_ABOUT THIS EXERCISE_: Output only the lines below that start at the line containing "C. ASSIGNMENTS AND GRADING" and end at the line containing "You will provide", with both ends kept.
DATASET EXTRACT: Begin
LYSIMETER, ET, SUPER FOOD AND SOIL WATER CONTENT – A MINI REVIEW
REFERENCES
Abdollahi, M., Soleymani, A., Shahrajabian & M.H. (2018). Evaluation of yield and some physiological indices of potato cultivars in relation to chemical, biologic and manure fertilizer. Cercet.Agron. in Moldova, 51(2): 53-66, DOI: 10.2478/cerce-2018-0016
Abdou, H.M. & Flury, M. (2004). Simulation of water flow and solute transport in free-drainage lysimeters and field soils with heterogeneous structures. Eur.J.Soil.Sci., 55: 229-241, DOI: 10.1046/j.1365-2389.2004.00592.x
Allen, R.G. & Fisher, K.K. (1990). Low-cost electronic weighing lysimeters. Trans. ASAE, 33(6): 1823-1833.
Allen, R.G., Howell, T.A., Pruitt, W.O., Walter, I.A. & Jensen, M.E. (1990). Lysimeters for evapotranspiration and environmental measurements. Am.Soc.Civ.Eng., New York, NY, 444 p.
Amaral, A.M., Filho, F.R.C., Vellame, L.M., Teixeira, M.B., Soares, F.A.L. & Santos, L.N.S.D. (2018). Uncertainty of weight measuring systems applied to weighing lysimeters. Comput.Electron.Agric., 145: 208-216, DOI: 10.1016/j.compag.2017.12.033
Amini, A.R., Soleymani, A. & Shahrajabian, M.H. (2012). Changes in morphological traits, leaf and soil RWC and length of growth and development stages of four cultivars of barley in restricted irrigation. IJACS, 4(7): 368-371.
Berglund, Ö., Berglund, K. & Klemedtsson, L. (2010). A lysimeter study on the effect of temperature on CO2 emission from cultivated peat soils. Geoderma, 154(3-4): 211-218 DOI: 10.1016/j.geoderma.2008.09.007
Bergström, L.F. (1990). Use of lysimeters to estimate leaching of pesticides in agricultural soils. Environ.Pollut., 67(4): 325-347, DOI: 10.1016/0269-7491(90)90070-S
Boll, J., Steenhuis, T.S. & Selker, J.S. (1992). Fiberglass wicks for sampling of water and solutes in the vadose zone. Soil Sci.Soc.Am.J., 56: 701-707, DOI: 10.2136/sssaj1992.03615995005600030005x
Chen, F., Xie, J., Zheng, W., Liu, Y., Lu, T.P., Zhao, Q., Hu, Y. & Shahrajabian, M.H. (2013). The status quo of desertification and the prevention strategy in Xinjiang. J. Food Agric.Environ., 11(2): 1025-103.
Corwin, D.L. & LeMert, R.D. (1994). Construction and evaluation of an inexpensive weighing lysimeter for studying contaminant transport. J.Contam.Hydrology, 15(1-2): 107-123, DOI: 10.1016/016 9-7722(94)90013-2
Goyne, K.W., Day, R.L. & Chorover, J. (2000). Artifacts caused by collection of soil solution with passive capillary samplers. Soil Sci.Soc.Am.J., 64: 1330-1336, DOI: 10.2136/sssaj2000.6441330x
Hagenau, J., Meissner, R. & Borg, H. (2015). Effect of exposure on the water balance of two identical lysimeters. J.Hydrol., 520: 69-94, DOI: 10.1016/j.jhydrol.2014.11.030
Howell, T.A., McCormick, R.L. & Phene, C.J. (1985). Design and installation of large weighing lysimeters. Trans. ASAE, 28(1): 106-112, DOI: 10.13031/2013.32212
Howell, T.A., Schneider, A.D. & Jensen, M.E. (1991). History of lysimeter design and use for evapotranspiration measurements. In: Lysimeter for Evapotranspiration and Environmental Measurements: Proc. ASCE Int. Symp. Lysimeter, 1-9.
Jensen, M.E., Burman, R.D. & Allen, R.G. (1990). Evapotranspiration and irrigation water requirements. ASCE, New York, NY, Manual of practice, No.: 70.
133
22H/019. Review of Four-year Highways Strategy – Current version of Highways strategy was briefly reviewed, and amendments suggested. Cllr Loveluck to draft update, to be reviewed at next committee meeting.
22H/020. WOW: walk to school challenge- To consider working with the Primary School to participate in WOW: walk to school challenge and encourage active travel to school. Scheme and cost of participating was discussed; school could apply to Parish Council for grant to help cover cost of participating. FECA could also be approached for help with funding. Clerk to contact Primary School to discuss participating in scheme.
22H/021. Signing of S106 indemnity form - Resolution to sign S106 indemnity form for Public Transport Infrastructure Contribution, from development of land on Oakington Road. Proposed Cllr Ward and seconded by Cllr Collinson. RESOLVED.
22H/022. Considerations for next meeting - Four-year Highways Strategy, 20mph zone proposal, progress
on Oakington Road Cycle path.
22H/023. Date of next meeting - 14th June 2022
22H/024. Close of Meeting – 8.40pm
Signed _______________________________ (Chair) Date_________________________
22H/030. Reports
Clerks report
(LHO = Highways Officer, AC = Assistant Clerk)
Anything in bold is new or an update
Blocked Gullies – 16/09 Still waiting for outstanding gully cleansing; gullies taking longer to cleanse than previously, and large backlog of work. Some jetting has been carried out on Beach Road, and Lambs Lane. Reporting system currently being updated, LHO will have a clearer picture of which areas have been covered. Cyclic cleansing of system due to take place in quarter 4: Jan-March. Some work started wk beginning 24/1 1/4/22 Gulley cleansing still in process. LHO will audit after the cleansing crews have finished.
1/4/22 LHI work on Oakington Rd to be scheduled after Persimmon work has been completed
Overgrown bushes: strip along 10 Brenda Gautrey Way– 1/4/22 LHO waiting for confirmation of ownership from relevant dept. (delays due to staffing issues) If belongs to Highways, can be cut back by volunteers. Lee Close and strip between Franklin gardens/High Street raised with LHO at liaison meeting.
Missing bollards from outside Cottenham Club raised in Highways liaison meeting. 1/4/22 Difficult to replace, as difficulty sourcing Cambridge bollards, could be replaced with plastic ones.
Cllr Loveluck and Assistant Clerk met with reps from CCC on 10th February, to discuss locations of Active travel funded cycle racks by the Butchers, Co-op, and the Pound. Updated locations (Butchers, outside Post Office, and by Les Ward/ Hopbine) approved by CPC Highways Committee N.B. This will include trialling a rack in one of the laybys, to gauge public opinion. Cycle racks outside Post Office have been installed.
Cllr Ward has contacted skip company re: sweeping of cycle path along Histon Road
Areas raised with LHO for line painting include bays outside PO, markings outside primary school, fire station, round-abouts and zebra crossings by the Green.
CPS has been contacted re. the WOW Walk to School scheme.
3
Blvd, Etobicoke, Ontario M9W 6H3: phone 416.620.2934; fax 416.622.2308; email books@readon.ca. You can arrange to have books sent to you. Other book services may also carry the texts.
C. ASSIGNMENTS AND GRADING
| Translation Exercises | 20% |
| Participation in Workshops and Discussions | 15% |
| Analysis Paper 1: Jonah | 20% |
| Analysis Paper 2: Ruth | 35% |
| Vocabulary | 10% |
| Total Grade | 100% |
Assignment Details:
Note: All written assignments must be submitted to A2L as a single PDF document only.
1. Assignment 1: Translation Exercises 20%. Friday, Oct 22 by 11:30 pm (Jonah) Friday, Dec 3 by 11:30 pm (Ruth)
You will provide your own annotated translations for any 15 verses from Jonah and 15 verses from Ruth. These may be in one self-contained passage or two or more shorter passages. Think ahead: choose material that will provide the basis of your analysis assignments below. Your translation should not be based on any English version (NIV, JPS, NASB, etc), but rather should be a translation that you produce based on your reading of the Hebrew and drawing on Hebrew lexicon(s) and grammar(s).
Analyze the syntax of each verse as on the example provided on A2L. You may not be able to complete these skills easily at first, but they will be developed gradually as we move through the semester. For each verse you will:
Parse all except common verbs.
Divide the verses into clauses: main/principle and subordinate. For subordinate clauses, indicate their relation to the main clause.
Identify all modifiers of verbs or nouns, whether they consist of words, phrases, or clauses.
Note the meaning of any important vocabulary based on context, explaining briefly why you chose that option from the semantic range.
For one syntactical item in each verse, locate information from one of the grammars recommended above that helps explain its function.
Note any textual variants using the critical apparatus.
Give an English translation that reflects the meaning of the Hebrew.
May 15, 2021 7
DATASET EXTRACT: End
_SOLVED PROBLEM_:
C. ASSIGNMENTS AND GRADING
| Translation Exercises | 20% |
| Participation in Workshops and Discussions | 15% |
| Analysis Paper 1: Jonah | 20% |
| Analysis Paper 2: Ruth | 35% |
| Vocabulary | 10% |
| Total Grade | 100% |
Assignment Details:
Note: All written assignments must be submitted to A2L as a single PDF document only.
1. Assignment 1: Translation Exercises 20%. Friday, Oct 22 by 11:30 pm (Jonah) Friday, Dec 3 by 11:30 pm (Ruth)
You will provide your own annotated translations for any 15 verses from Jonah and 15 verses from Ruth. These may be in one self-contained passage or two or more shorter passages. Think ahead: choose material that will provide the basis of your analysis assignments below. Your translation should not be based on any English version (NIV, JPS, NASB, etc), but rather should be a translation that you produce based on your reading of the Hebrew and drawing on Hebrew lexicon(s) and grammar(s).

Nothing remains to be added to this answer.